All of our glasses are custom made for each patient, and as such all purchases are non-refundable. If you are dissatisfied with your prescription, (adaptation, blurry vision, etc.) please notify us within 30 days and make arrangements to bring your glasses in. No changes will be made after 30 days. We will not replace or exchange eyeglass frames unless there is a manufacturer’s defect.

We will check your glasses to make sure the lab used the right prescription and the glasses were made and adjusted correctly. If you require another vision evaluation with the doctor, you will be charged our usual and customary fees for the visit. We will warranty all products for 30 days against manufacturer’s defects ONLY. Glasses that are broken due to accidents, misuse or acts of God are NOT covered. We will honor lens and coating warranties that extend longer than 30 days, if these warranties are guaranteed by the insurance company and/or lens manufacturer.


There will be NO REFUNDS for professional fees (contact lens fitting fees, examination fees, etc.).
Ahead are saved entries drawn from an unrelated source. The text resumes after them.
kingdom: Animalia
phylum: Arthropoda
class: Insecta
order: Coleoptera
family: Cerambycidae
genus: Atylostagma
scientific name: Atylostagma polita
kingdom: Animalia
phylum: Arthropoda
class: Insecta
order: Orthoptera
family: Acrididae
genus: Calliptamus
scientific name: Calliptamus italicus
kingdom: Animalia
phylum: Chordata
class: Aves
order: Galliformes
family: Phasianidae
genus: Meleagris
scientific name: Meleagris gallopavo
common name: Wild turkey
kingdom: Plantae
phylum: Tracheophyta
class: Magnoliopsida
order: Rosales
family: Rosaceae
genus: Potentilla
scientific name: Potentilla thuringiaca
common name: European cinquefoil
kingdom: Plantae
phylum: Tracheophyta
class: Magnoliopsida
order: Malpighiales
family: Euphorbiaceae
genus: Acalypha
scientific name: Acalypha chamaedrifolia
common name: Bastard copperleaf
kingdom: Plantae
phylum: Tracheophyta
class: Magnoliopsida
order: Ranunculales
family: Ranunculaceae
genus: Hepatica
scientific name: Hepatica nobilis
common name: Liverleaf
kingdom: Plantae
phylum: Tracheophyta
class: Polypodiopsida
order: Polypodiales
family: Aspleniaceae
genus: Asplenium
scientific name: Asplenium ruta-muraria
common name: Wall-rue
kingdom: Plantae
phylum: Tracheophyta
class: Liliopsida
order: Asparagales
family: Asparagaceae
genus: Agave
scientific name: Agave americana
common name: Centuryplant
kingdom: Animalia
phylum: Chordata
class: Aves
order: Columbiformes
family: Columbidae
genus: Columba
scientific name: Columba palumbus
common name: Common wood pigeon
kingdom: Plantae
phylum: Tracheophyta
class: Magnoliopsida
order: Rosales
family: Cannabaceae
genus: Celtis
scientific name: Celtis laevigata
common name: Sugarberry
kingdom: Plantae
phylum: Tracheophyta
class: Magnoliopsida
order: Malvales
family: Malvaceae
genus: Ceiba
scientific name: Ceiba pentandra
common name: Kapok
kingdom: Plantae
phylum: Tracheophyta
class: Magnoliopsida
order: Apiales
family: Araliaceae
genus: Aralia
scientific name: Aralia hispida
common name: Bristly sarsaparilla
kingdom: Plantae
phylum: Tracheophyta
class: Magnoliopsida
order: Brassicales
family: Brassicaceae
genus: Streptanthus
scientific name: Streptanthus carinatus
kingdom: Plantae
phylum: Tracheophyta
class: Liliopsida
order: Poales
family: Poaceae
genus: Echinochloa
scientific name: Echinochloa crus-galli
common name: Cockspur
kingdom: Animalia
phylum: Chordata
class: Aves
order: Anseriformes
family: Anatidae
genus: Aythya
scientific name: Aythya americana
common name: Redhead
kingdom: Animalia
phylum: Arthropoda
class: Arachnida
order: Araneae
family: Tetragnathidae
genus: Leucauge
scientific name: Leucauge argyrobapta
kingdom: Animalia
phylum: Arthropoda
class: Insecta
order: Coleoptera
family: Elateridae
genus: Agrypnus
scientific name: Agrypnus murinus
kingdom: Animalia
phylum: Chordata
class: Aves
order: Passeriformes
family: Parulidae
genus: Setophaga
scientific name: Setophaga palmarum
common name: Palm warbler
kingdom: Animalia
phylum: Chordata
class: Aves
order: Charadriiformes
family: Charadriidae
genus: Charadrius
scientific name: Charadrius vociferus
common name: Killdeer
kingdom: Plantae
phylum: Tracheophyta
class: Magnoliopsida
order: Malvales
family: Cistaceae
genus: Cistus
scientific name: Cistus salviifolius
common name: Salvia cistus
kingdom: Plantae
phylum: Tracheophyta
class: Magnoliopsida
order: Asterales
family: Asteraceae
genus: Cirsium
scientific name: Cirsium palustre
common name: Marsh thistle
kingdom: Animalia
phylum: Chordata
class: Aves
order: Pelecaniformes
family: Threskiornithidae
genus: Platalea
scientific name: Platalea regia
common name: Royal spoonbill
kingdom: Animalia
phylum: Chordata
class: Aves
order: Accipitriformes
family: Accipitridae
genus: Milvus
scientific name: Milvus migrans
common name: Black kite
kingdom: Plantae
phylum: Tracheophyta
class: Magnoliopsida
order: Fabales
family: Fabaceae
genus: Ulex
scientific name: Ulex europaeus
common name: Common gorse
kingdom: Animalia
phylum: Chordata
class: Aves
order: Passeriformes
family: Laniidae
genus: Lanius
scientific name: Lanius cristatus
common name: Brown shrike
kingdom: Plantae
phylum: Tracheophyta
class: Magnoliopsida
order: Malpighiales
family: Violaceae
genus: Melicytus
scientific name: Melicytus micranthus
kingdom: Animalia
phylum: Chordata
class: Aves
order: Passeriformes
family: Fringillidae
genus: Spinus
If there is a need for a refund (i.e. the patient is accidentally charged incorrectly), we reserve the right to issue refunds via check only, even if the purchase was made in cash. Checks will be sent by mail, and you should receive the funds in 1-2 weeks. Credit cards can only be refunded to the same account used for the purchase. If a patient paid via personal check, the check must have cleared before we will issue any refunds. By signing below, I am confirming that I have read and understood the above office policies. I understand that if I have any questions or concerns regarding these policies, I am responsible for contacting a staff member for clarification before services are rendered.

Financial Responsibility

By signing below, I request that payment of authorized insurance benefits be made on my behalf to Norman Shedlo, O.D., P.A. for any services furnished to me. I authorize any holder of medical information about me and any information needed to determine benefits payable for services, be released to the Center for Medicare & Medicaid services (CMS), agents and/or third party payers. I understand that verification of eligibility does not guarantee payment for services. I agree to be fully and personally liable for payment if benefits are denied. I am accepting charges for services rendered that are not covered by my insurance and agree to pay for services when rendered unless prohibited by law such as Maryland medicaid beneficiaries.

Privacy Disclosure

I acknowledge that I have read a copy of Dr. Norman Shedlo, PA.’s Notice of Privacy Practices. A printed copy is available in our office and on our website.